Brief
Put every line of text from the records below into a numbered list, skipping blank lines. Leave the pictures out of your answer.

::::::

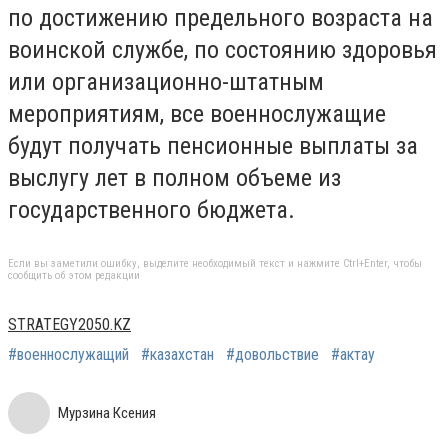
по достижению предельного возраста на
воинской службе, по состоянию здоровья
или организационно-штатным
мероприятиям, все военнослужащие
будут получать пенсионные выплаты за
выслугу лет в полном объеме из
государственного бюджета.
Если вы заметили ошибку, выделите необходимый текст и нажмите Ctrl+Enter, чтобы
сообщить об этом редакции
STRATEGY2050.KZ
#военнослужащий
#казахстан
#довольствие
#актау
Мурзина Ксения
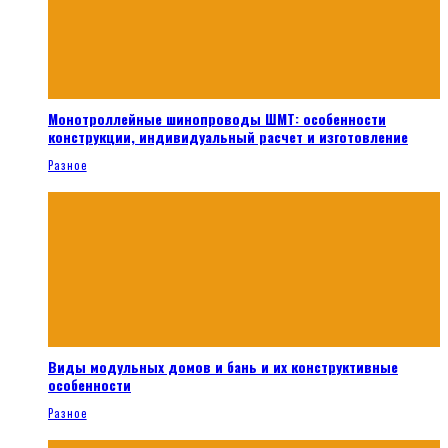
Монотроллейные шинопроводы ШМТ: особенности
конструкции, индивидуальный расчет и изготовление
Разное
Виды модульных домов и бань и их конструктивные
особенности
Разное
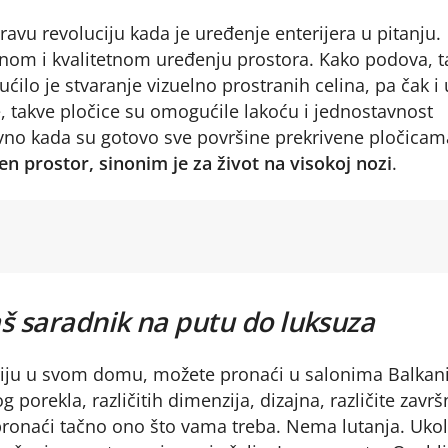
vu revoluciju kada je uređenje enterijera u pitanju.
vnom i kvalitetnom uređenju prostora. Kako podova, t
ćilo je stvaranje vizuelno prostranih celina, pa čak i 
, takve pločice su omogućile lakoću i jednostavnost
aivno kada su gotovo sve površine prekrivene pločica
en prostor, sinonim je za život na visokoj nozi
.
š saradnik na putu do luksuza
iju u svom domu, možete pronaći u salonima Balkan
porekla, različitih dimenzija, dizajna, različite završ
ronaći tačno ono što vama treba. Nema lutanja. Ukol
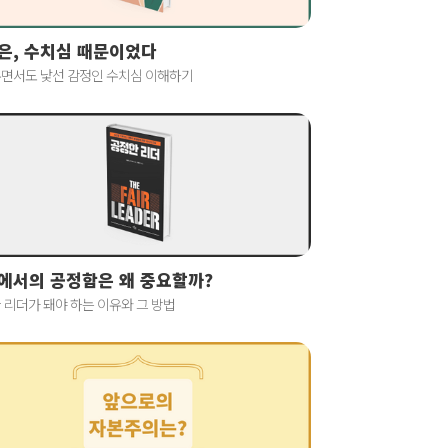
은, 수치심 때문이었다
면서도 낯선 감정인 수치심 이해하기
에서의 공정함은 왜 중요할까?
 리더가 돼야 하는 이유와 그 방법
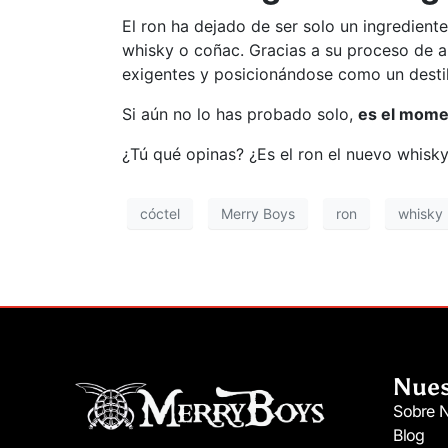
El ron ha dejado de ser solo un ingredien
whisky o coñac. Gracias a su proceso de a
exigentes y posicionándose como un destil
Si aún no lo has probado solo,
es el momen
¿Tú qué opinas? ¿Es el ron el nuevo whisky
cóctel
Merry Boys
ron
whisky
Nues
Sobre N
Blog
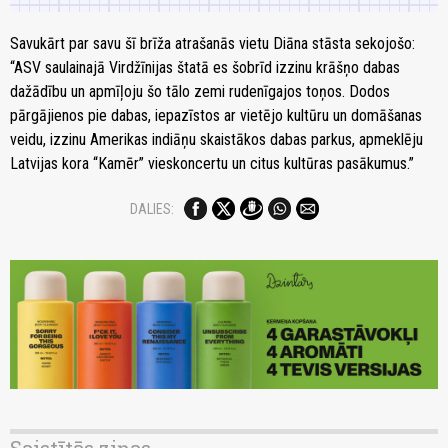
Savukārt par savu šī brīža atrašanās vietu Diāna stāsta sekojošo:
“ASV saulainajā Virdžīnijas štatā es šobrīd izzinu krāšņo dabas
dažādību un apmīļoju šo tālo zemi rudenīgajos toņos. Dodos
pārgājienos pie dabas, iepazīstos ar vietējo kultūru un domāšanas
veidu, izzinu Amerikas indiāņu skaistākos dabas parkus, apmeklēju
Latvijas kora “Kamēr” vieskoncertu un citus kultūras pasākumus.”
DALIES:
Saistītās ziņas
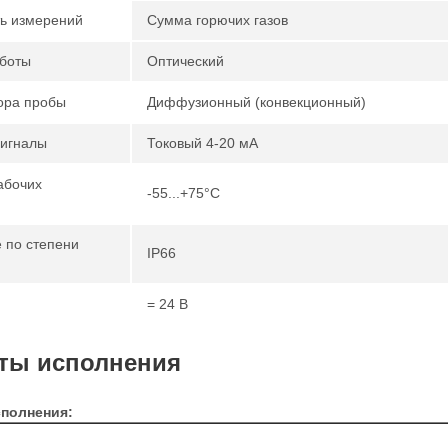
ь измерений
Сумма горючих газов
боты
Оптический
ора пробы
Диффузионный (конвекционный)
игналы
Токовый 4-20 мА
абочих
-55...+75°C
 по степени
IP66
= 24 В
ты исполнения
полнения:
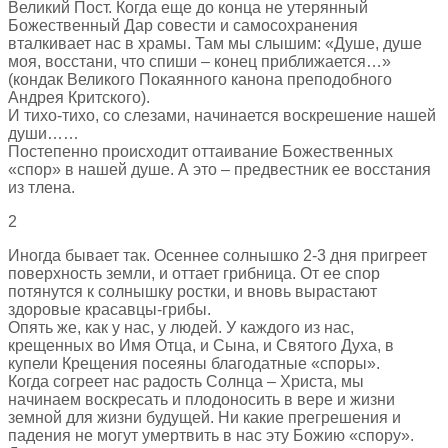
Великий Пост. Когда еще до конца не утерянный
Божественный Дар совести и самосохранения
вталкивает нас в храмы. Там мы слышим: «Душе, душе
моя, восстани, что спиши – конец приближается…»
(кондак Великого Покаянного канона преподобного
Андрея Критского).
И тихо-тихо, со слезами, начинается воскрешение нашей
души……
Постепенно происходит оттаивание Божественных
«спор» в нашей душе. А это – предвестник ее восстания
из тлена.
2
Иногда бывает так. Осеннее солнышко 2-3 дня пригреет
поверхность земли, и оттает грибница. От ее спор
потянутся к солнышку ростки, и вновь вырастают
здоровые красавцы-грибы.
Опять же, как у нас, у людей. У каждого из нас,
крещенных во Имя Отца, и Сына, и Святого Духа, в
купели Крещения посеяны благодатные «споры».
Когда согреет нас радость Солнца – Христа, мы
начинаем воскресать и плодоносить в вере и жизни
земной для жизни будущей. Ни какие прегрешения и
падения не могут умертвить в нас эту Божию «спору».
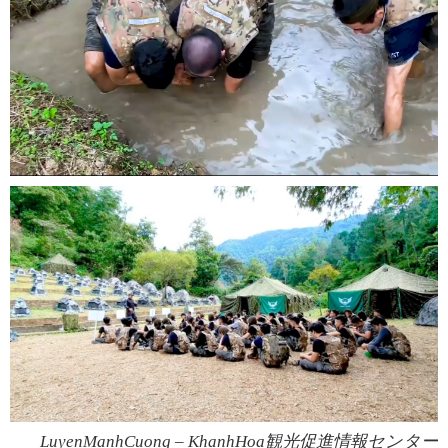
LuyenManhCuong –
KhanhHoa観光促進情報センター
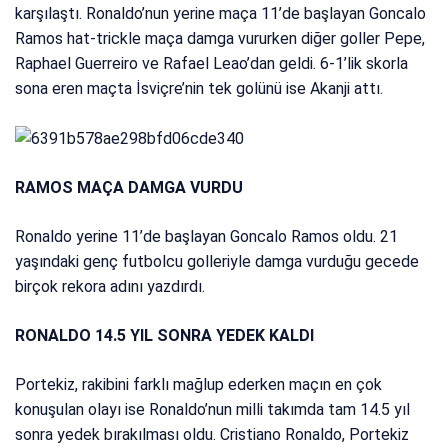
karşılaştı. Ronaldo’nun yerine maça 11’de başlayan Goncalo
Ramos hat-trickle maça damga vururken diğer goller Pepe,
Raphael Guerreiro ve Rafael Leao’dan geldi. 6-1’lik skorla
sona eren maçta İsviçre’nin tek golünü ise Akanji attı.
RAMOS MAÇA DAMGA VURDU
Ronaldo yerine 11’de başlayan Goncalo Ramos oldu. 21
yaşındaki genç futbolcu golleriyle damga vurduğu gecede
birçok rekora adını yazdırdı.
RONALDO 14.5 YIL SONRA YEDEK KALDI
Portekiz, rakibini farklı mağlup ederken maçın en çok
konuşulan olayı ise Ronaldo’nun milli takımda tam 14.5 yıl
sonra yedek bırakılması oldu. Cristiano Ronaldo, Portekiz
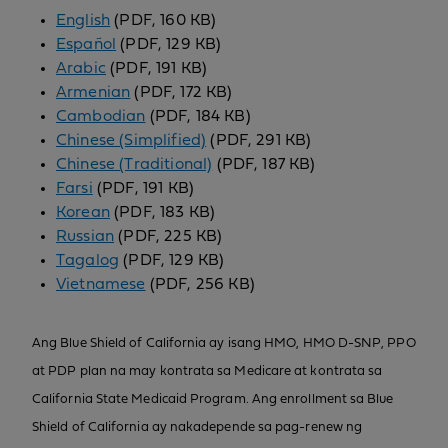
English
(PDF, 160 KB)
Español
(PDF, 129 KB)
Arabic
(PDF, 191 KB)
Armenian
(PDF, 172 KB)
Cambodian
(PDF, 184 KB)
Chinese (Simplified)
(PDF, 291 KB)
Chinese (Traditional)
(PDF, 187 KB)
Farsi
(PDF, 191 KB)
Korean
(PDF, 183 KB)
Russian
(PDF, 225 KB)
Tagalog
(PDF, 129 KB)
Vietnamese
(PDF, 256 KB)
Ang Blue Shield of California ay isang HMO, HMO D-SNP, PPO
at PDP plan na may kontrata sa Medicare at kontrata sa
California State Medicaid Program. Ang enrollment sa Blue
Shield of California ay nakadepende sa pag-renew ng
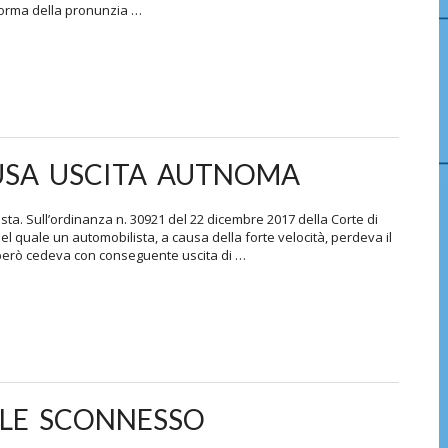
forma della pronunzia …
USA USCITA AUTNOMA
ta. Sull’ordinanza n. 30921 del 22 dicembre 2017 della Corte di
el quale un automobilista, a causa della forte velocità, perdeva il
e però cedeva con conseguente uscita di …
LE SCONNESSO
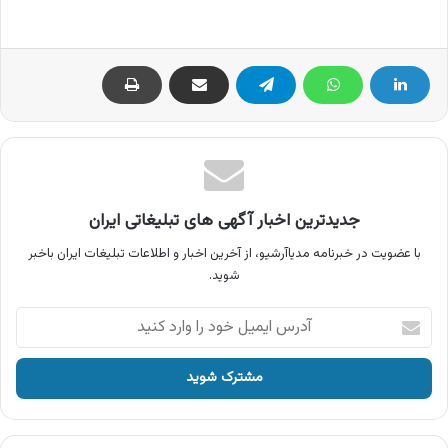
جدیدترین اخبار آگهی های تبلیغاتی ایران
با عضویت در خبرنامه مدیاآرشیو، از آخرین اخبار و اطلاعات تبلیغات ایران باخبر
شوید.
آدرس
ایمیل
خود
را
وارد
کنید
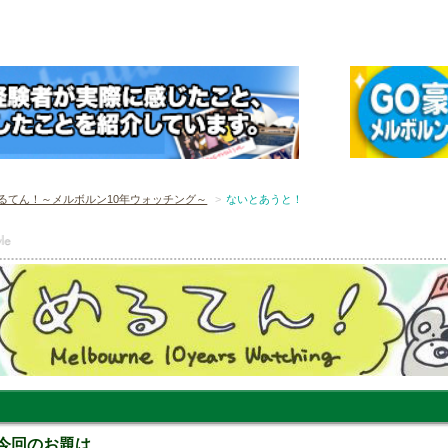
るてん！～メルボルン10年ウォッチング～
ないとあうと！
 今回のお題は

::::::

Answer to the problem
1. по достижению предельного возраста на
2. воинской службе, по состоянию здоровья
3. или организационно-штатным
4. мероприятиям, все военнослужащие
5. будут получать пенсионные выплаты за
6. выслугу лет в полном объеме из
7. государственного бюджета.
8. Если вы заметили ошибку, выделите необходимый текст и нажмите Ctrl+Enter, чтобы
9. сообщить об этом редакции
10. STRATEGY2050.KZ
11. #военнослужащий
12. #казахстан
13. #довольствие
14. #актау
15. Мурзина Ксения
16. Монотроллейные шинопроводы ШМТ: особенности
17. конструкции, индивидуальный расчет и изготовление
18. Разное
19. Виды модульных домов и бань и их конструктивные
20. особенности
21. Разное
22. vu revoluciju kada je uređenje enterijera u pitanju.
23. vnom i kvalitetnom uređenju prostora. Kako podova, t
24. ćilo je stvaranje vizuelno prostranih celina, pa čak i 
25. , takve pločice su omogućile lakoću i jednostavnost
26. aivno kada su gotovo sve površine prekrivene pločica
27. en prostor, sinonim je za život na visokoj nozi
28. .
29. š saradnik na putu do luksuza
30. iju u svom domu, možete pronaći u salonima Balkan
31. porekla, različitih dimenzija, dizajna, različite završ
32. ronaći tačno ono što vama treba. Nema lutanja. Ukol
33. 은, 수치심 때문이었다
34. 면서도 낯선 감정인 수치심 이해하기
35. 에서의 공정함은 왜 중요할까?
36.  리더가 돼야 하는 이유와 그 방법
37. El ron ha dejado de ser solo un ingredien
38. whisky o coñac. Gracias a su proceso de a
39. exigentes y posicionándose como un destil
40. Si aún no lo has probado solo,
41. es el momen
42. ¿Tú qué opinas? ¿Es el ron el nuevo whisky
43. cóctel
44. Merry Boys
45. ron
46. whisky
47. Nues
48. Sobre N
49. Blog
50. Savukārt par savu šī brīža atrašanās vietu Diāna stāsta sekojošo:
51. “ASV saulainajā Virdžīnijas štatā es šobrīd izzinu krāšņo dabas
52. dažādību un apmīļoju šo tālo zemi rudenīgajos toņos. Dodos
53. pārgājienos pie dabas, iepazīstos ar vietējo kultūru un domāšanas
54. veidu, izzinu Amerikas indiāņu skaistākos dabas parkus, apmeklēju
55. Latvijas kora “Kamēr” vieskoncertu un citus kultūras pasākumus.”
56. DALIES:
57. Saistītās ziņas
58. ь измерений
59. Сумма горючих газов
60. боты
61. Оптический
62. ора пробы
63. Диффузионный (конвекционный)
64. игналы
65. Токовый 4-20 мА
66. абочих
67. -55...+75°C
68.  по степени
69. IP66
70. = 24 В
71. ты исполнения
72. полнения:
73. Великий Пост. Когда еще до конца не утерянный
74. Божественный Дар совести и самосохранения
75. вталкивает нас в храмы. Там мы слышим: «Душе, душе
76. моя, восстани, что спиши – конец приближается…»
77. (кондак Великого Покаянного канона преподобного
78. Андрея Критского).
79. И тихо-тихо, со слезами, начинается воскрешение нашей
80. души……
81. Постепенно происходит оттаивание Божественных
82. «спор» в нашей душе. А это – предвестник ее восстания
83. из тлена.
84. 2
85. Иногда бывает так. Осеннее солнышко 2-3 дня пригреет
86. поверхность земли, и оттает грибница. От ее спор
87. потянутся к солнышку ростки, и вновь вырастают
88. здоровые красавцы-грибы.
89. Опять же, как у нас, у людей. У каждого из нас,
90. крещенных во Имя Отца, и Сына, и Святого Духа, в
91. купели Крещения посеяны благодатные «споры».
92. Когда согреет нас радость Солнца – Христа, мы
93. начинаем воскресать и плодоносить в вере и жизни
94. земной для жизни будущей. Ни какие прегрешения и
95. падения не могут умертвить в нас эту Божию «спору».
96. LuyenManhCuong –
97. KhanhHoa観光促進情報センター
98. karşılaştı. Ronaldo’nun yerine maça 11’de başlayan Goncalo
99. Ramos hat-trickle maça damga vururken diğer goller Pepe,
100. Raphael Guerreiro ve Rafael Leao’dan geldi. 6-1’lik skorla
101. sona eren maçta İsviçre’nin tek golünü ise Akanji attı.
102. RAMOS MAÇA DAMGA VURDU
103. Ronaldo yerine 11’de başlayan Goncalo Ramos oldu. 21
104. yaşındaki genç futbolcu golleriyle damga vurduğu gecede
105. birçok rekora adını yazdırdı.
106. RONALDO 14.5 YIL SONRA YEDEK KALDI
107. Portekiz, rakibini farklı mağlup ederken maçın en çok
108. konuşulan olayı ise Ronaldo’nun milli takımda tam 14.5 yıl
109. sonra yedek bırakılması oldu. Cristiano Ronaldo, Portekiz
110. English
111. (PDF, 160 KB)
112. Español
113. (PDF, 129 KB)
114. Arabic
115. (PDF, 191 KB)
116. Armenian
117. (PDF, 172 KB)
118. Cambodian
119. (PDF, 184 KB)
120. Chinese (Simplified)
121. (PDF, 291 KB)
122. Chinese (Traditional)
123. (PDF, 187 KB)
124. Farsi
125. (PDF, 191 KB)
126. Korean
127. (PDF, 183 KB)
128. Russian
129. (PDF, 225 KB)
130. Tagalog
131. (PDF, 129 KB)
132. Vietnamese
133. (PDF, 256 KB)
134. Ang Blue Shield of California ay isang HMO, HMO D-SNP, PPO
135. at PDP plan na may kontrata sa Medicare at kontrata sa
136. California State Medicaid Program. Ang enrollment sa Blue
137. Shield of California ay nakadepende sa pag-renew ng
138. forma della pronunzia …
139. USA USCITA AUTNOMA
140. ta. Sull’ordinanza n. 30921 del 22 dicembre 2017 della Corte di
141. el quale un automobilista, a causa della forte velocità, perdeva il
142. e però cedeva con conseguente uscita di …
143. LE SCONNESSO
144. جدیدترین اخبار آگهی های تبلیغاتی ایران
145. با عضویت در خبرنامه مدیاآرشیو، از آخرین اخبار و اطلاعات تبلیغات ایران باخبر
146. شوید.
147. آدرس
148. ایمیل
149. خود
150. را
151. وارد
152. کنید
153. るてん！～メルボルン10年ウォッチング～
154. ないとあうと！
155.  今回のお題は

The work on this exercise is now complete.